Maratonas em casa

Confinados, atletas amadores correm longas distâncias na varanda, no quintal ou na sala de estar. Isso pode?

Adriano Wilkson Do UOL, em São Paulo Arquivo pessoal

Em uma era muito, muito distante (digamos até mês passado), quando ainda era seguro sair de casa e ficar a menos de dois metros de pessoas desconhecidas sem ter medo de ser atingido por partículas invisíveis dispersas no ambiente, as pessoas costumavam correr ao ar livre. Hoje, corredores amadores dependentes da intensidade de um treino puxado precisam adaptar-se às circunstâncias do mundo assolado pela pandemia.

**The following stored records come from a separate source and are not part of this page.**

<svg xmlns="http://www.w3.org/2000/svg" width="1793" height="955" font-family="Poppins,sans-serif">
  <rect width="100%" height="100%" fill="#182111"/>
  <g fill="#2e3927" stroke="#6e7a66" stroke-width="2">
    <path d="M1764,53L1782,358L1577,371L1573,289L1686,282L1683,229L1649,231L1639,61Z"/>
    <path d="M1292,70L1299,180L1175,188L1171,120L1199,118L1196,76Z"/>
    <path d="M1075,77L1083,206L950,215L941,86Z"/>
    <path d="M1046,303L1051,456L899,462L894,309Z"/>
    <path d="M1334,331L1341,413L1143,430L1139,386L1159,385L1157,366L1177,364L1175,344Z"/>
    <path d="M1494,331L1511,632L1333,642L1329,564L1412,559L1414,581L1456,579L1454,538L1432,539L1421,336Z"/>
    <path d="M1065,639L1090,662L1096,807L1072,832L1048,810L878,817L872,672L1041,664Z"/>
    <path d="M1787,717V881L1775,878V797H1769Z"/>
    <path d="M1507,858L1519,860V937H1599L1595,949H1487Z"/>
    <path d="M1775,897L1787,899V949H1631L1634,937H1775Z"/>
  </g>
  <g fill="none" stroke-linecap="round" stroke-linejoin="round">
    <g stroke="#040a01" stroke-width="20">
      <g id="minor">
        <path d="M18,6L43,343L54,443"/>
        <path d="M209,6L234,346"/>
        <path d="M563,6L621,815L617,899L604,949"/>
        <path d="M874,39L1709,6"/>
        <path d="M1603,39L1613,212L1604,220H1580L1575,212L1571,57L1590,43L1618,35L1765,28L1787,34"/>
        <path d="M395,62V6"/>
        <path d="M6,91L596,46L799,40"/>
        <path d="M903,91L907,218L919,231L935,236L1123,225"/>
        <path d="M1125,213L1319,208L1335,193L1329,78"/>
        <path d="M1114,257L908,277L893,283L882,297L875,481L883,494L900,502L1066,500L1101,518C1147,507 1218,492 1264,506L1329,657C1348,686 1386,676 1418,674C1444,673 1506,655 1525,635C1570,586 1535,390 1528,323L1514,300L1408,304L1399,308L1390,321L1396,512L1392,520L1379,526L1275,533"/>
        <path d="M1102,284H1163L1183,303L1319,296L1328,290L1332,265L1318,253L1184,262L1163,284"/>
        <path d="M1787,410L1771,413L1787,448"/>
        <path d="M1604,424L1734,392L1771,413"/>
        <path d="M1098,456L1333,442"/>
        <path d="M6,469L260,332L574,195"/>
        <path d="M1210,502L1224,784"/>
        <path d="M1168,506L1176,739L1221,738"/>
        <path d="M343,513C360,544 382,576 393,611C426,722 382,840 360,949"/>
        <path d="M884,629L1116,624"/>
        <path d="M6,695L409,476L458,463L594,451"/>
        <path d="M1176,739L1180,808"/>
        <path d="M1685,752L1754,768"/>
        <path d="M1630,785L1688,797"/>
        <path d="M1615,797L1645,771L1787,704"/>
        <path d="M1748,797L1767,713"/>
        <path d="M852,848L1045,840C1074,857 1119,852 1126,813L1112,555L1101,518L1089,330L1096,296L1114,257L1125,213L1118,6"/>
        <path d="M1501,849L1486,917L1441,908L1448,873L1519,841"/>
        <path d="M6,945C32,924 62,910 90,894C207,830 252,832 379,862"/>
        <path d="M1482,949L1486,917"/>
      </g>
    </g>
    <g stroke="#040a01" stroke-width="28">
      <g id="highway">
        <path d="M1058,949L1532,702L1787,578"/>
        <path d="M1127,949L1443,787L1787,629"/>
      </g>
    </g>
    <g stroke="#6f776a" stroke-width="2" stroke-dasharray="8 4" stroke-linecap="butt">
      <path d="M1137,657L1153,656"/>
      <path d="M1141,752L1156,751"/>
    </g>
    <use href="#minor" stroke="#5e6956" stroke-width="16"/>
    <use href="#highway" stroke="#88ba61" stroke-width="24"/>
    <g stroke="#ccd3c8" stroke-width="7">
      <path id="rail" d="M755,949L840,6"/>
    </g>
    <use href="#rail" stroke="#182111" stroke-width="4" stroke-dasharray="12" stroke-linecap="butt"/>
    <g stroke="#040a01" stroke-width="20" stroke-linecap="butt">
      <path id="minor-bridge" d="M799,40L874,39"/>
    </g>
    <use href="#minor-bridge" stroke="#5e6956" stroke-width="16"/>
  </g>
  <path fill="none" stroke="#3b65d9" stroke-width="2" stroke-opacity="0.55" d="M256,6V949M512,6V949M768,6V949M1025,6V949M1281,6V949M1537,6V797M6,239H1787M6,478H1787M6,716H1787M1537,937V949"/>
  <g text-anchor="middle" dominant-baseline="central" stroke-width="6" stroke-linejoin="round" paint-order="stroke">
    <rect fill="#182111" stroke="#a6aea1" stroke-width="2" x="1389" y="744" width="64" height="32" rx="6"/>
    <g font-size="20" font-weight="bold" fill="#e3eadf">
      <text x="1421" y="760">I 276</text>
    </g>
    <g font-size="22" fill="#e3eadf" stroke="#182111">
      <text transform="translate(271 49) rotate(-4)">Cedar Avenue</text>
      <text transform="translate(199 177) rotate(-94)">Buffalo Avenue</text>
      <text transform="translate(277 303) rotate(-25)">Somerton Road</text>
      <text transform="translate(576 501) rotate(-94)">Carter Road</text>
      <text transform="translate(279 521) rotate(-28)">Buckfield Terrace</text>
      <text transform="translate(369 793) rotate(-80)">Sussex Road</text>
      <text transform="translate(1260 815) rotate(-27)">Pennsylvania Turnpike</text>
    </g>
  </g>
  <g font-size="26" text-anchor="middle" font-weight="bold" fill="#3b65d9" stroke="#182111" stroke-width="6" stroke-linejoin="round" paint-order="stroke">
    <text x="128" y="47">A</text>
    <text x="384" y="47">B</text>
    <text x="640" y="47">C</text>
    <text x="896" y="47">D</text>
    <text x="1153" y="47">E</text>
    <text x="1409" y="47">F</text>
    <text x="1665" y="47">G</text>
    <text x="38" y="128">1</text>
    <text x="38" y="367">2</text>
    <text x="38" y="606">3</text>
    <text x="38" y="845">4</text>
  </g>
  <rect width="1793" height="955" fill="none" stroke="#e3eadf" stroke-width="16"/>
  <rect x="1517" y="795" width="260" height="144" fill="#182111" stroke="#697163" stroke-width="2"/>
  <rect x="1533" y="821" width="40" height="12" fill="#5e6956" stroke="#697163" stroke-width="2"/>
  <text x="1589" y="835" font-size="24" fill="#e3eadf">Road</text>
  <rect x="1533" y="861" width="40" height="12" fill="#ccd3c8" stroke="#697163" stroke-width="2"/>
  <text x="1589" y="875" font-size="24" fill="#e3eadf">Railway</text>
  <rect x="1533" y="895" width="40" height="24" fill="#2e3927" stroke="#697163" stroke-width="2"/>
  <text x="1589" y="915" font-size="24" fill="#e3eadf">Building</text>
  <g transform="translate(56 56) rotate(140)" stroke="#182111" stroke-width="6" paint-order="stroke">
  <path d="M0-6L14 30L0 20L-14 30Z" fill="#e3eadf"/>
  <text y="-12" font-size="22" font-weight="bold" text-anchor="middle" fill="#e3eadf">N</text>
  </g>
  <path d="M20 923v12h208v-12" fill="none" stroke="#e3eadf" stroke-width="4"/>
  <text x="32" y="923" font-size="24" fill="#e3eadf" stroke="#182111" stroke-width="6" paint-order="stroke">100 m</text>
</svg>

E muitos deles decidiram não parar de correr. Se as ruas já não são um lugar seguro, eles transformaram a própria casa em pistas de corrida. Veja o caso do paulista Marcelo Oliveira, ultramaratonista de 42 anos que se viu trancado em casa depois que o governo estadual decretou as medidas de distanciamento social em março.

Acostumado a completar provas de 170 km nas quais passa até 24 horas correndo, o gerente comercial que está de férias resolveu que não seria grande coisa fazer uma maratona entre o portão da garagem e a churrasqueira de sua casa. No domingo retrasado, Marcelo fez uma live enquanto completava sua maratona solitária em seu corredor de 12 metros, fazendo os 42 km em 6 horas e 7 minutos.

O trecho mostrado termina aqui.